● **Text**:

*** Begin section ***

Bug 327427

Summary: ifunc wrapper crashes when symbols are discarded because of false mmap overlaps
Product: [Developer tools] valgrind Reporter: Mark Wielaard <mark>
Component: generalAssignee: Julian Seward <jseward>
Status: REPORTED ---    
Severity: normal    
Priority: NOR    
Version First Reported In: 3.8.0   
Target Milestone: ---   
Platform: unspecified   
OS: Linux   
Latest Commit: Version Fixed In:
Sentry Crash Report:

Description Mark Wielaard 2013-11-10 21:38:26 UTC
I am seeing this during elfutils make check when configured with --enable-valgrind, which will run all tests under valgrind memcheck.

valgrind: m_redir.c:700 (vgPlain_redir_add_ifunc_target): Assertion 'old' failed.
==26262==    at 0x38059B6F: ??? (in /usr/lib64/valgrind/memcheck-amd64-linux)
==26262==    by 0x38059CB2: ??? (in /usr/lib64/valgrind/memcheck-amd64-linux)
==26262==    by 0x3806A40D: ??? (in /usr/lib64/valgrind/memcheck-amd64-linux)
==26262==    by 0x3809F787: ??? (in /usr/lib64/valgrind/memcheck-amd64-linux)
==26262==    by 0x380AE0FC: ??? (in /usr/lib64/valgrind/memcheck-amd64-linux)

*** End section ***

● **Data segment**:

*** Begin section ***

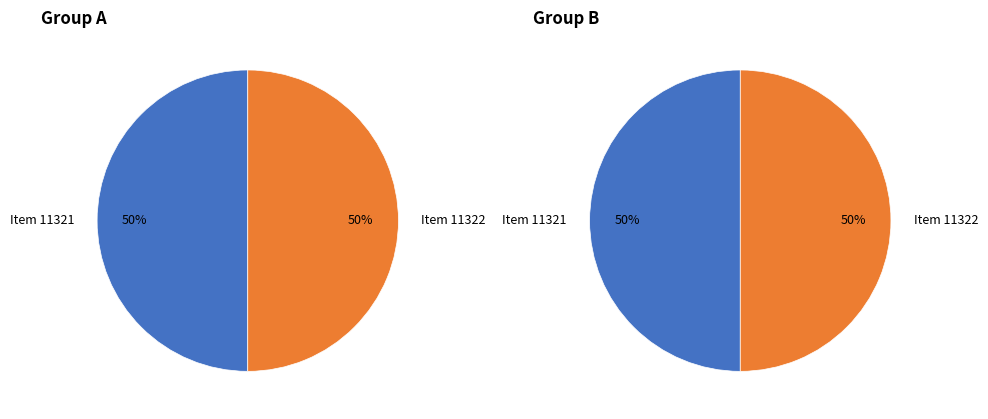

Is it true that Item 11322 is 50% of the pie?

True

*** End section ***

● **Exercise aim**: Please continue the valgrind bug report on the ifunc wrapper crash from the point where it ends.

● **Expected output**:
sched status:
  running_tid=1

Thread 1: status = VgTs_Runnable
==26262==    at 0x48017CC: _vgnU_ifunc_wrapper (in /usr/lib64/valgrind/vgpreload_core-amd64-linux.so)
==26262==    by 0x3384E0E99E: _dl_fixup (dl-irel.h:32)
==26262==    by 0x3384E152D4: _dl_runtime_resolve (dl-trampoline.S:45)
==26262==    by 0xB9FEB30: x86_64_core_note (linux-core-note.c:210)
==26262==    by 0x4C3ECF2: ebl_core_note (eblcorenote.c:54)
==26262==    by 0x4C3B286: __libdwfl_attach_state_for_core (linux-core-attach.c:333)
==26262==    by 0x4C38547: dwfl_core_file_report@@ELFUTILS_0.158 (core-file.c:565)
==26262==    by 0x4C2E320: parse_opt (argp-std.c:317)
==26262==    by 0x3385302987: ??? (in /usr/lib64/libc-2.17.so)
==26262==    by 0x401A74: main (addr2line.c:149)

I don't have a simpler reproducer yet. But the following workaround fixes it, but might not be correct:

--- a/coregrind/m_debuginfo/debuginfo.c
+++ b/coregrind/m_debuginfo/debuginfo.c
@@ -903,6 +903,10 @@ ULong VG_(di_notify_mmap)( Addr a, Bool allow_SkFileV, Int use_fd )
    di = find_or_create_DebugInfo_for( filename );
    vg_assert(di);
 
+   /* Already processed? */
+   if (di->have_dinfo)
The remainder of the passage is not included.